BIST 9.645
DOLAR 32,56
EURO 34,69
ALTIN 2.414,25
HABER /  GÜNCEL

Joost Lagendijkten uyarılar

Lagendijk'e göre AK Parti içe döndü

Abone ol

Ankara Protokolü konusunda AB ile Türkiye arasında anlaşmazlık olduğunu anımsatan Joost Lagendijk, 'Kıbrıs sorunu müzakere sürecini donduracak bir konu değildir' diyor

DERYA SAZAK: Türkiye - AB ilişkilerinde gözlenen yavaşlama anketlere de yansımaya başladı. Brüksel, Ankara'ya Kıbrıs nedeniyle müzakerelerin kesintiye uğrayabileceği yönünde mesajlar veriliyor. Kamuoyları da eski heyecanını kaybetmeye başladı. Bu noktaya nasıl gelindi?
JOOST LAGENDİJK: İlk olarak bu duruma çok şaşırmadığımı söylemek isterim. Görüşmeler ilk başladığında insanların ilgisi ve isteği çok değildi. Kasım 2004'ten sonra, basının da yoğun bir şekilde eğilmesiyle Türk kamuoyunda AB'ye olan ilgi iyice arttı. Birkaç sene önceki sonuçlara baktığımızda hem Türk hem de Avrupa kamuoyunda yüzde 50 dolayında bir destek vardı.
Daha sonra Orhan Pamuk, Hrant Dink, Elif Şafak davaları başladı, Kıbrıs sorunu gündemden hiç inmedi. Tüm bunlar, AB kamuoyunda olumsuz bir etki yarattı. Birçok insan Türkiye konusunda kararsız kaldı. Ama gelecek konusunda iyimserim. Eğer AB içinde bir genişlemeden bahsediyorsak, Türkiye bunun içerisinde olmalı.
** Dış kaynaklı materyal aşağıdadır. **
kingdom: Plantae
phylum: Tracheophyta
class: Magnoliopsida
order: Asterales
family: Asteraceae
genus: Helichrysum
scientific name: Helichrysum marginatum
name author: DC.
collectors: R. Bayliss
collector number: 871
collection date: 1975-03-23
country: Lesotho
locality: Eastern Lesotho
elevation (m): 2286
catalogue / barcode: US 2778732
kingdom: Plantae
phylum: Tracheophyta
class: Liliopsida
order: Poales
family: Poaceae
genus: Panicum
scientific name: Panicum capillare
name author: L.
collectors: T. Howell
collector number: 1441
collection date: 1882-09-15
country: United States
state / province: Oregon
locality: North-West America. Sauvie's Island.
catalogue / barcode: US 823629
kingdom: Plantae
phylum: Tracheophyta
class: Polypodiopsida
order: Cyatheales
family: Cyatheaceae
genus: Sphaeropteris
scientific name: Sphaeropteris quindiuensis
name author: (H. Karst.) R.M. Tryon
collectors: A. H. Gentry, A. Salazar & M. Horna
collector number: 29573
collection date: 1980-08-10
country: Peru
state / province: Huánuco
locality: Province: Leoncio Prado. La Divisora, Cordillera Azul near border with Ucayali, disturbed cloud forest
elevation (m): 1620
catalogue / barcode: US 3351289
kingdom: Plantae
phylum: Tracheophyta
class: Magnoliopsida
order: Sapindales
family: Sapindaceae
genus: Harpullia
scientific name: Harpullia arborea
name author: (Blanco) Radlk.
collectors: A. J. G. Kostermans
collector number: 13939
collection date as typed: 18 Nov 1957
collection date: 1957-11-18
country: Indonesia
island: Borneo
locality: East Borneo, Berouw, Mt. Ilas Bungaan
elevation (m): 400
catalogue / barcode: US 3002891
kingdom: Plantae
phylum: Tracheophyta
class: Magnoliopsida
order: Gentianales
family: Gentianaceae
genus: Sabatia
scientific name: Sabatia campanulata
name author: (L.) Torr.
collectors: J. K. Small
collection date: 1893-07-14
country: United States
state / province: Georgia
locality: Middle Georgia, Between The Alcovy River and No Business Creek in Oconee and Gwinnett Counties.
Bazı müzakere başlıkları açılmış olmasına karşın AB'den esen olumsuz rüzgârlar çelişkili bir durum yaratmıyor mu? Türkiye'nin adaylığı sürekli sorgulanıyor.
Müzakereler, hem çok politik hem de çok teknik bir süreç. Politik süreçte var olan sıkıntılar düşünce ve ifade özgürlüğü, Kürt sorunu, Kıbrıs gibi konular. Bunlar medyada geniş yer alıyor.
Ama teknik süreçle ilgili konular çok gündemde değil. Dolayısıyla sorunlu alanlar konusundaki haberleri, makaleleri her yerde manşetten görebiliyoruz. Bu nedenle Türkiye'yle ilgili negatif görüşlerin daha çok olduğu izlenimi doğuyor. Ama bu çok normal.
Örneğin, Polonya açısından bu anket oranları yüzde 65'le başladı. Müzakereler devam ettikçe, bu oran yüzde 45'lere kadar geriledi. AB hedefi yaklaştıkça, bu oran yine % 65'lere kadar ulaştı. Türkiye'de de durum aynen böyle. Kıbrıs'a gelirsek, AB'nin kendini bu konuda suçlaması gerek, çünkü sürekli Türkiye'den yeni isteklerde bulunuyor.
Kamuoyu desteğinin azalması normal. Bunun dışında din faktörü de önemli. Avrupa'nın İslamla bir sorunu var. Türkiye'deki İslamla değil, genel olarak İslamla. Dolayısıyla Türkler, AB'nin İslama ve kendilerine karşı olduğunu düşünüyor. Yüzde 10'luk bir kesim böyle düşünüyor.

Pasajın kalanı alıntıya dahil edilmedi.